Sanford Biggers refers to syncretism, among other themes in his work. In Blossom he programmed a player piano to perform his original arrangement of the American jazz standard Strange Fruit.

Last week I visited Sanford Biggers’ studio to see his works-in-progress. Earlier, when I asked Sanford which pieces he thought I should focus on, he told me about his re-purposed quilts. This led to as series of blog posts covering this development. Sanford is a musician, so in his work music and sound figures in as well as sacred geometry and science-fiction. His new work visualizes five harmonic scale patterns, or more specifically the perfect fifth that, according to Hermann von Helmholtz, is “found in all the musical scales known.” In a previous Art21 blog post (re: Codex) I write about Sanford’s use of motifs such as simulating a central geometric image created by a harmonograph, or apparatus that employs pendulums to draw. The harmonograph motif and quilt was on view in the The Cartographer’s Conundrum exhibition at Mass MoCA and has been acquired by the Miami Art Museum.

Sanford Biggers. "Untitled (detail)," 2012. Photo courtesy Nettrice Gaskins.

Sanford Biggers. “Untitled (detail),” 2012. Photo courtesy Nettrice Gaskins.

Sanford Biggers. "Untitled (in progress)," 2012. Photo courtesy of Nettrice Gaskins.

Sanford Biggers. “Untitled (in progress),” 2012. Photo courtesy Nettrice Gaskins.

Sacred geometry (geometric design) and raw cotton “clouds” figure into his work, as seen in another quilt I saw him working on this week. Here, you can see Julie Mehretu‘s influence, as well as other motifs seen in Codex such as Lotus, Biggers’ “highly stylized,” twenty-four-petal filigree pattern in the shape of a flower.

The individual units that make up the interlaced pattern are schematically rendered bodies place side by side. The shape of each elongated petal and the configuration of bodies within it correspond to a particular eighteenth-century diagram: that historical image that shows the layout of the tightly packed human cargo holds of slave ships crossing the Atlantic from Africa to America, what is called the Middle Passage of the triangular trade route that also included Europe. [Eugenie Tsai 2011]

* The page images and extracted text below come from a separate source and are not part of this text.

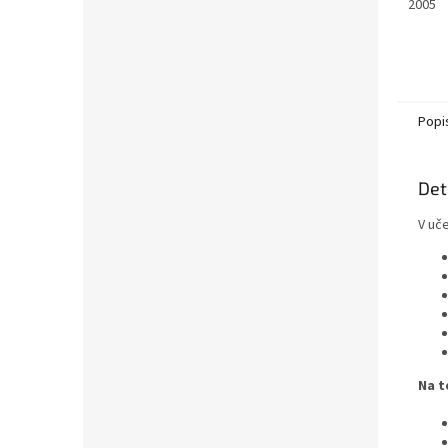
2005
Popi
Det
V uče
Na t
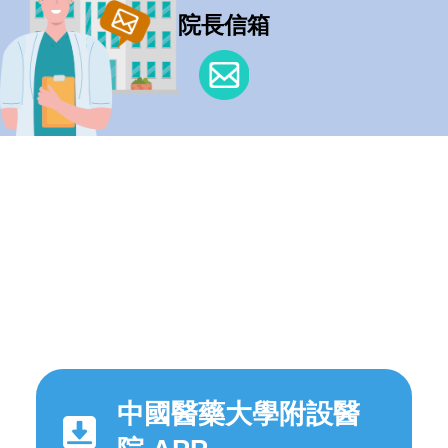
院長信箱
中國醫藥大學附設醫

Sanford showed me Lotus printed in red on a piece of muslin cloth, and for the first time the whole pattern has been sewn directly onto his work, rather than appliquéd or painted on, or etched into glass-like material.

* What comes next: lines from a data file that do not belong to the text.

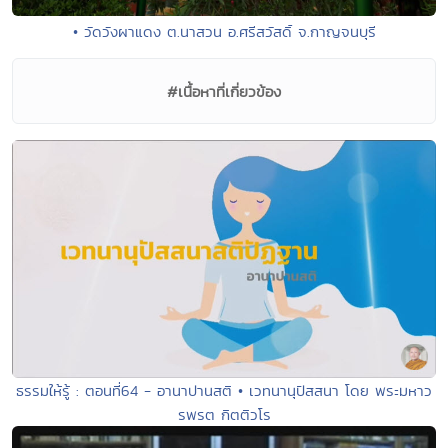
• วัดวังผาแดง ต.นาสวน อ.ศรีสวัสดิ์ จ.กาญจนบุรี
#เนื้อหาที่เกี่ยวข้อง
ธรรมให้รู้ : ตอนที่64 - อานาปานสติ • เวทนานุปัสสนา โดย พระมหาว
รพรต กิตติวโร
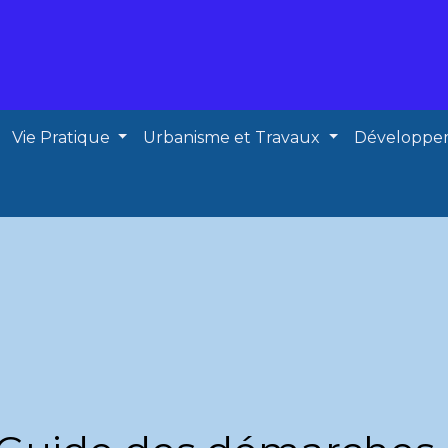
Vie Pratique
Urbanisme et Travaux
Développe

Sanford Biggers. "Untitled (detail)," 2012. Photo courtesy of Nettrice Gaskins.

Sanford Biggers. “Untitled (detail),” 2012. Photo courtesy Nettrice Gaskins.

Rayvon Fouché argues that, historically, technology has been a potent form of power in material form that has politically, socially, and intellectually silenced black (and Indigenous) Americans, and in the worst cases rendered them defenseless and invisible. However, as demonstrated above, artists have appropriated the material and symbolic power and energy of technology in their work. Sanford is planning to continue exploring hip-hop in a music-based performance piece involving several DJs. This intersects with the sociopolitical significance of hiphop’s engagement with technology. As it relates to the themes explored here, there exists enough states of a medium to create a sense of a continuum of possibilities. The sensations of these states become unified through many iterations of “making” or craft. Artists create density (of forms, artifacts, etc.) and coax a variety of materials into new technological platforms and representations. As these condition accumulate, i.e. in works by artists like Rashid Johnson, Mark Bradford, Ellen GallagherAuriea HarveyPamela Jennings, Paul D. Miller (DJ Spooky)Camille NormentPhilip Mallory JonesTorkwase Dyson, Mendi + Keith Obadike, and others, it extends discourse in the ongoing process of travel and exchange. By studying this particular domain of artwork, practices, and knowledge, these works will become (or remain) visible metaphorically and materially. Although this is difficult to document, the importance of continuity to reflective, masterful processes cannot be underestimated.